Carlos Molinillo, cryptocurrency expert: “With the fall of Bitcoin, a completely different cycle begins.”

The recent correction in the crypto market, with Bitcoin hovering around $90.000, has stirred up old fears of volatility, but experts warn that the rules of the game have changed radically.

The cryptocurrency market is experiencing a mixed December, marked by a correction that, after a brief price surge, has taken many retail investors by surprise. With Bitcoin showing a decline of nearly 12% in the last month and trading again above $90.000The general sentiment oscillates between caution and uncertainty. 

However, behind the red charts and bearish candlesticks that also affect major assets like Ethereum, Solana, and BNB, lies a much deeper narrative suggesting that we are not facing a collapse, but rather a reconfiguration of the very structure of digital capital.

Carlos Molinillo, an engineer and key figure in blockchain education through Learning Heroes, has been emphatic in his recent statements These findings have been reported by specialized media outlets such as El Español. Molinillo has stated that the current Bitcoin decline should not be interpreted using past interpretations. According to his analysis, the massive inflow of institutional capital During the last year it has acted as a firewall preventing history from repeating itself with the same virulence as previous cycles.
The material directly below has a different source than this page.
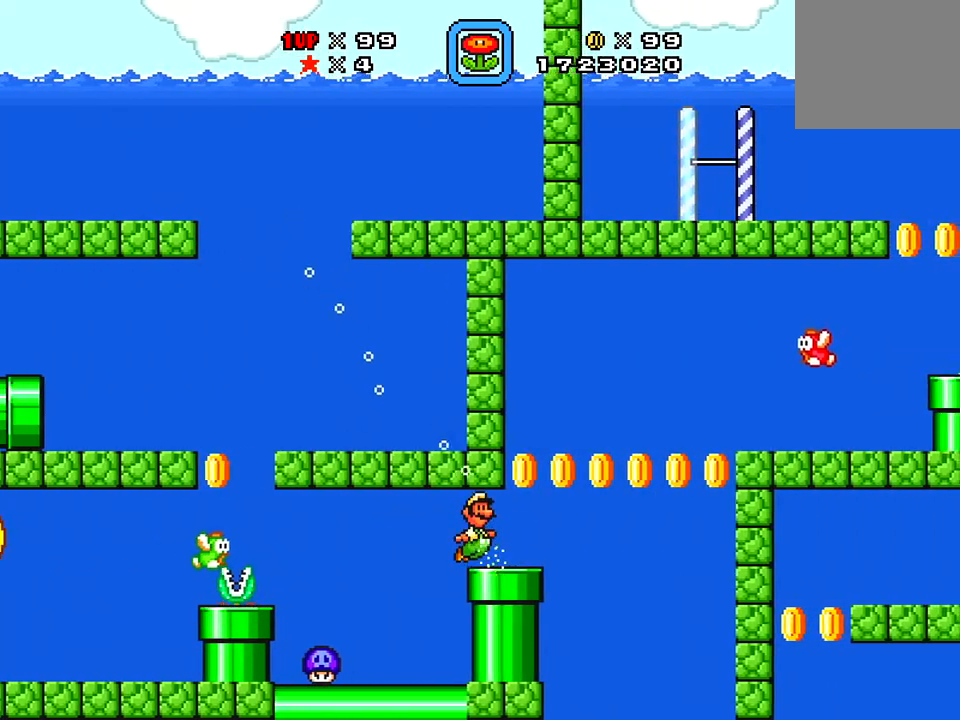
{"buttons": ["X", "DPAD_LEFT"], "right_stick": "center", "events": [[217, "DPAD_LEFT", "down"], [334, "A", "down"], [451, "A", "up"]]}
Trade BTC now, as experts point out

The influx of institutional capital redefines the price of Bitcoin

The major difference between 2025 and previous crypto winters lies in who owns the assets. According to Molinillo, a key factor that completely changes the current risk equation is that between 15% and 16% of the total Bitcoin supply is no longer held by scattered speculators or anonymous crypto whales. Instead, these bitcoins are in the portfolios of giant investment funds, corporations, and financial institutions that entered the market after the historic US approval of spot ETFs.

According to the expert, this change of hands This has direct implications for the price action of the cryptocurrency, considering that financial institutions do not operate with the impulsiveness of the retail investor; since their positions are strategic, calculated and, above all, defended. 

Molinillo pointed to the average entry price of these institutional players into the crypto market as the critical range, which is between $70.000 and $80.000. For him, this range is not just a number on a chart, but a vital defense zone

From an institutional risk management perspective, allowing Bitcoin to fall significantly below its cost price would mean reporting massive losses in quarterly balance sheets, something these managers will actively avoid through new purchases or portfolio rebalancing, the expert indicated. 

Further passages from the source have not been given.